For the Gaussian distribution the response variable must be a continuous numerical variable, where the data is grouped around a single mean and the graph looks like a normal or bell curve distribution.
Input
The input table, housing_train, is real estate data on homes, which models the home price with 12 predictors (six numerical and six categorical variables).
Response Variable | Predictor | Description |
---|---|---|
price | ||
lotsize | ||
bedrooms | ||
bathrms | ||
stories | ||
driveway | ||
recroom | ||
fullbase | ||
gashw | ||
airco | ||
garagepl | ||
prefarea | ||
homestyle | Architectural style of the house |
sn | price | lotsize | bedrooms | bathrms | stories | driveway | recroom | fullbase | gashw | airco | garagepl | prefarea | homestyle |
---|---|---|---|---|---|---|---|---|---|---|---|---|---|
1 | 42000 | 5850 | 3 | 1 | 2 | yes | no | yes | no | no | 1 | no | Classic |
2 | 38500 | 4000 | 2 | 1 | 1 | yes | no | no | no | no | 0 | no | Classic |
3 | 49500 | 3060 | 3 | 1 | 1 | yes | no | no | no | no | 0 | no | Classic |
4 | 60500 | 6650 | 3 | 1 | 2 | yes | yes | no | no | no | 0 | no | Eclectic |
5 | 61000 | 6360 | 2 | 1 | 1 | yes | no | no | no | no | 0 | no | Eclectic |
6 | 66000 | 4160 | 3 | 1 | 1 | yes | yes | yes | no | yes | 0 | no | Eclectic |
7 | 66000 | 3880 | 3 | 2 | 2 | yes | no | yes | no | no | 2 | no | Eclectic |
8 | 69000 | 4160 | 3 | 1 | 3 | yes | no | no | no | no | 0 | no | Eclectic |
9 | 83800 | 4800 | 3 | 1 | 1 | yes | yes | yes | no | no | 0 | no | Eclectic |
10 | 88500 | 5500 | 3 | 2 | 4 | yes | yes | no | no | yes | 1 | no | Eclectic |
... | ... | ... | ... | ... | ... | ... | ... | ... | ... | ... | ... | ... | ... |
SQL Call
In this example, the family is GAUSSIAN and the default family link is IDENTITY.

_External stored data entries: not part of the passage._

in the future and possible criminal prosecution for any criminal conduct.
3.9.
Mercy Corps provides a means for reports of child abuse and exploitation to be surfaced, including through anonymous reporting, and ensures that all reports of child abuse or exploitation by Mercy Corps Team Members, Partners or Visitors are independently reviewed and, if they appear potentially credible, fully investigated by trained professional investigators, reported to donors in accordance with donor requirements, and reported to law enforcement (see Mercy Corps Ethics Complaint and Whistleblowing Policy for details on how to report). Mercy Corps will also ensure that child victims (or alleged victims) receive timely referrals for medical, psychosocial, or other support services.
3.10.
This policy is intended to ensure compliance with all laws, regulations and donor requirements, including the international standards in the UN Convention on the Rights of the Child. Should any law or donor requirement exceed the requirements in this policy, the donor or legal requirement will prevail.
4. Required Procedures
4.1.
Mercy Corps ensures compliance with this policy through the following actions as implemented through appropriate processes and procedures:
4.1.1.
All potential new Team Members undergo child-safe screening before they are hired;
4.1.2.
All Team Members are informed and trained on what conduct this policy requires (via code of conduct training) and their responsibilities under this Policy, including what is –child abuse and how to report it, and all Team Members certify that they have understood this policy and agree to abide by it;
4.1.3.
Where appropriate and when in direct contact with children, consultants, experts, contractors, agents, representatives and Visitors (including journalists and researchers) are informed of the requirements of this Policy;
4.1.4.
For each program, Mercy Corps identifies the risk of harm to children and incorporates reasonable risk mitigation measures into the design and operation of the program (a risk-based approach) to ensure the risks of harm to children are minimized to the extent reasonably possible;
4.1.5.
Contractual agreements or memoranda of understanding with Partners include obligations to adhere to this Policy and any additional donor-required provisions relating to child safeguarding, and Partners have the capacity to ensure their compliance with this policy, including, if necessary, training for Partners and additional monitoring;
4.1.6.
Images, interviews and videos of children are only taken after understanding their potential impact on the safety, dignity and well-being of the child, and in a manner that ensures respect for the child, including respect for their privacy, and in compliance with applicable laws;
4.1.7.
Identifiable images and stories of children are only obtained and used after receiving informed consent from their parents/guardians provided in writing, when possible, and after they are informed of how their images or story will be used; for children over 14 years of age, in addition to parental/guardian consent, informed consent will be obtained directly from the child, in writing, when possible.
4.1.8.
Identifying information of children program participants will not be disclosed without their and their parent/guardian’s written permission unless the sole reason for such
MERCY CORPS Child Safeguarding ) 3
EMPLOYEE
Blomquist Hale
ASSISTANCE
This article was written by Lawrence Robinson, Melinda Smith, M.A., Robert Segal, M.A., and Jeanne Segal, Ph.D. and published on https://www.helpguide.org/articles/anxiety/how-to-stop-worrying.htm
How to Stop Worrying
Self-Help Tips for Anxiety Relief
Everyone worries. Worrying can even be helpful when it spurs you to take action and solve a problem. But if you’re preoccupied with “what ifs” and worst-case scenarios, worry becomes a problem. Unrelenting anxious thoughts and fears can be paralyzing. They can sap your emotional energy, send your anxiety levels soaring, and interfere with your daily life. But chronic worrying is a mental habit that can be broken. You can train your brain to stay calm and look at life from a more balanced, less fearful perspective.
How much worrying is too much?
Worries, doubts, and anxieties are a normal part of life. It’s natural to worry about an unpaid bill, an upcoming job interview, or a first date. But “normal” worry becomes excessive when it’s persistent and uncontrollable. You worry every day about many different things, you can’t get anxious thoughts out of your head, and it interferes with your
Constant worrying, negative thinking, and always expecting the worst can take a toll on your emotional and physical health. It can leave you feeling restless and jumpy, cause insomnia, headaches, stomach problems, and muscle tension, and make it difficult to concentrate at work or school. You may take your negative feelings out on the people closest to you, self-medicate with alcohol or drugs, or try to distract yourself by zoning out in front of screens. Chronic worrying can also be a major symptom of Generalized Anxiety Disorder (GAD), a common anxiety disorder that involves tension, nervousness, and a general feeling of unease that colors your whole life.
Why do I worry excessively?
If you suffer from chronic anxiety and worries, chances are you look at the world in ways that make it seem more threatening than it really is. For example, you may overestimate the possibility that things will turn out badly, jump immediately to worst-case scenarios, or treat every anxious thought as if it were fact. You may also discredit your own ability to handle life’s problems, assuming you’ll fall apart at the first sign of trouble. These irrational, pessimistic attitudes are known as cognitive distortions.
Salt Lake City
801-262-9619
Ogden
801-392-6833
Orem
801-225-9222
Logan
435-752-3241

DROP TABLE glm_housing_model; SELECT * FROM GLM ( ON housing_train AS InputTable OUT TABLE OutputTable (glm_housing_model) USING InputColumns ('price', 'lotsize', 'bedrooms', 'bathrms', 'stories', 'garagepl', 'driveway', 'recroom', 'fullbase', 'gashw', 'airco', 'prefarea', 'homestyle') CategoricalColumns ('driveway', 'recroom', 'fullbase', 'gashw', 'airco', 'prefarea', 'homestyle') Family ('GAUSSIAN') LinkFunction ('IDENTITY') WeightColumn ('1') StopThreshold (0.01) MaxIterNum (25) Step ('false') Intercept ('true') ) AS dt;
Output
predictor | estimate | std_error | t_score | p_value | significance |
---|---|---|---|---|---|
(Intercept) | 36349.3 | 2733.46 | 13.2979 | 0 | *** |
lotsize | 2.08095 | 0.26133 | 7.96291 | 1.24345e-14 | *** |
bedrooms | 782.093 | 766.84 | 1.01989 | 0.308296 | |
bathrms | 6772.31 | 1106.78 | 6.11894 | 1.96318e-09 | *** |
stories | 2445.62 | 694.145 | 3.52321 | 0.000467307 | *** |
garagepl | 1483.1 | 623.597 | 2.3783 | 0.0177847 | * |
driveway.no | -2822.63 | 1481.25 | -1.90558 | 0.0573049 | . |
recroom.yes | 1208.53 | 1358.57 | 0.88956 | 0.37415 | |
fullbase.yes | 3588.3 | 1167.37 | 3.07382 | 0.00223419 | ** |
gashw.yes | 5787.25 | 2405.47 | 2.40587 | 0.0165127 | * |
airco.yes | 6478.79 | 1152.16 | 5.62317 | 3.19341e-08 | *** |
prefarea.yes | 6465.64 | 1212.84 | 5.33099 | 1.50887e-07 | *** |
homestyle.Classic | -16550.9 | 1308.59 | -12.6479 | 0 | *** |
homestyle.bungalow | 37577.7 | 1850.17 | 20.3104 | 0 | *** |
ITERATIONS # | 2 | 0 | 0 | 0 | Number of Fisher Scoring iterations |
ROWS # | 492 | 0 | 0 | 0 | Number of rows |
Residual deviance | Infinity | 0 | 0 | 0 | on 478 degrees of freedom |
Pearson goodness of fit | 5.30669e+10 | 0 | 0 | 0 | on 478 degrees of freedom |
AIC | Infinity | 0 | 0 | 0 | Akaike information criterion |
BIC | Infinity | 0 | 0 | 0 | Bayesian information criterion |
Wald Test | 23174 | 0 | 0 | 0 | *** |
Dispersion parameter | 1.11019e+08 | 0 | 0 | 0 | Taken to be 1 for BINOMIAL and POISSON. |
Many predictors are significant at 95% confidence level (p-value < 0.05).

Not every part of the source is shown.